:: ACTIVITY ::
Please transcribe every line of the data below word for word, leaving the pictures out of your answer.
╭─ PROVIDED RECORDS
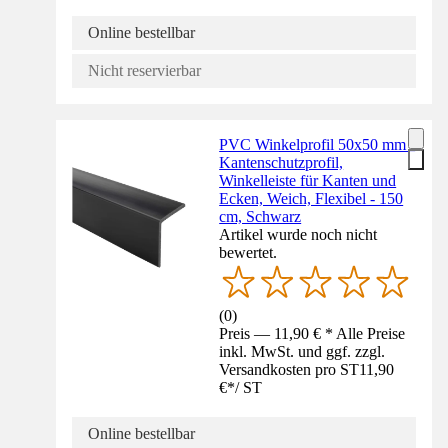
Online bestellbar
Nicht reservierbar
PVC Winkelprofil 50x50 mm -
Kantenschutzprofil,
Winkelleiste für Kanten und
Ecken, Weich, Flexibel - 150
cm, Schwarz
Artikel wurde noch nicht
bewertet.
(
0
)
Preis — 11,90 € * Alle Preise
inkl. MwSt. und ggf. zzgl.
Versandkosten pro ST
11,90
€
*
/
ST
Online bestellbar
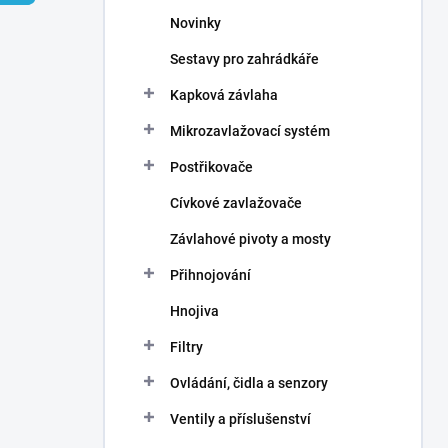
n
Novinky
í
p
Sestavy pro zahrádkáře
a
n
Kapková závlaha
e
Mikrozavlažovací systém
l
Postřikovače
Cívkové zavlažovače
Závlahové pivoty a mosty
Přihnojování
Hnojiva
Filtry
Ovládání, čidla a senzory
Ventily a příslušenství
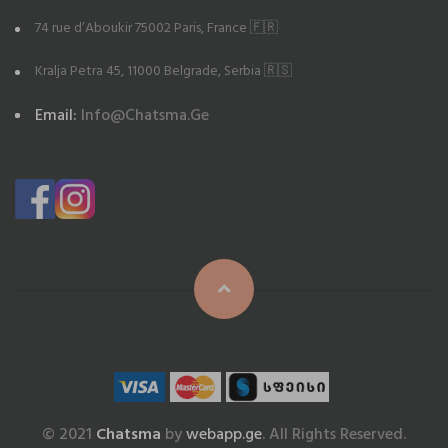
74 rue d’Aboukir 75002 Paris, France 🇫🇷
Kralja Petra 45, 11000 Belgrade, Serbia 🇷🇸
Email:
Info@chatsma.ge
© 2021
Chatsma
by
webapp.ge
. All Rights Reserved.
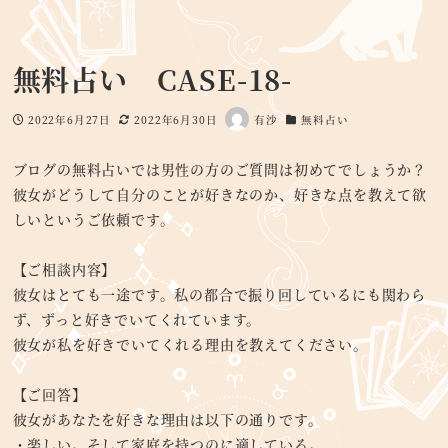
無料占い CASE-18-
2022年6月27日
2022年6月30日
有沙
無料占い
投稿日
更新日
著
カテゴリー
者
ブログの無料占いでは男性の方のご質問は初めてでしょうか？
彼女がどうして自分のことが好きなのか、好きな点を教えて欲
しいというご依頼です。
【ご相談内容】
彼女はとても一途です。私の都合で振り回しているにも関わら
ず、ずっと好きでいてくれています。
彼女が私を好きでいてくれる理由を教えてください。
【ご回答】
彼女があなたを好きな理由は以下の通りです。
・楽しい。そして家庭を持つのに適している。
╰─
:: PROBLEM SOLUTION ::
Online bestellbar
Nicht reservierbar
PVC Winkelprofil 50x50 mm -
Kantenschutzprofil,
Winkelleiste für Kanten und
Ecken, Weich, Flexibel - 150
cm, Schwarz
Artikel wurde noch nicht
bewertet.
(
0
)
Preis — 11,90 € * Alle Preise
inkl. MwSt. und ggf. zzgl.
Versandkosten pro ST
11,90
€
*
/
ST
Online bestellbar
n
Novinky
í
p
Sestavy pro zahrádkáře
a
n
Kapková závlaha
e
Mikrozavlažovací systém
l
Postřikovače
Cívkové zavlažovače
Závlahové pivoty a mosty
Přihnojování
Hnojiva
Filtry
Ovládání, čidla a senzory
Ventily a příslušenství
74 rue d’Aboukir 75002 Paris, France 🇫🇷
Kralja Petra 45, 11000 Belgrade, Serbia 🇷🇸
Email:
Info@chatsma.ge
© 2021
Chatsma
by
webapp.ge
. All Rights Reserved.
無料占い CASE-18-
2022年6月27日
2022年6月30日
有沙
無料占い
投稿日
更新日
著
カテゴリー
者
ブログの無料占いでは男性の方のご質問は初めてでしょうか？
彼女がどうして自分のことが好きなのか、好きな点を教えて欲
しいというご依頼です。
【ご相談内容】
彼女はとても一途です。私の都合で振り回しているにも関わら
ず、ずっと好きでいてくれています。
彼女が私を好きでいてくれる理由を教えてください。
【ご回答】
彼女があなたを好きな理由は以下の通りです。
・楽しい。そして家庭を持つのに適している。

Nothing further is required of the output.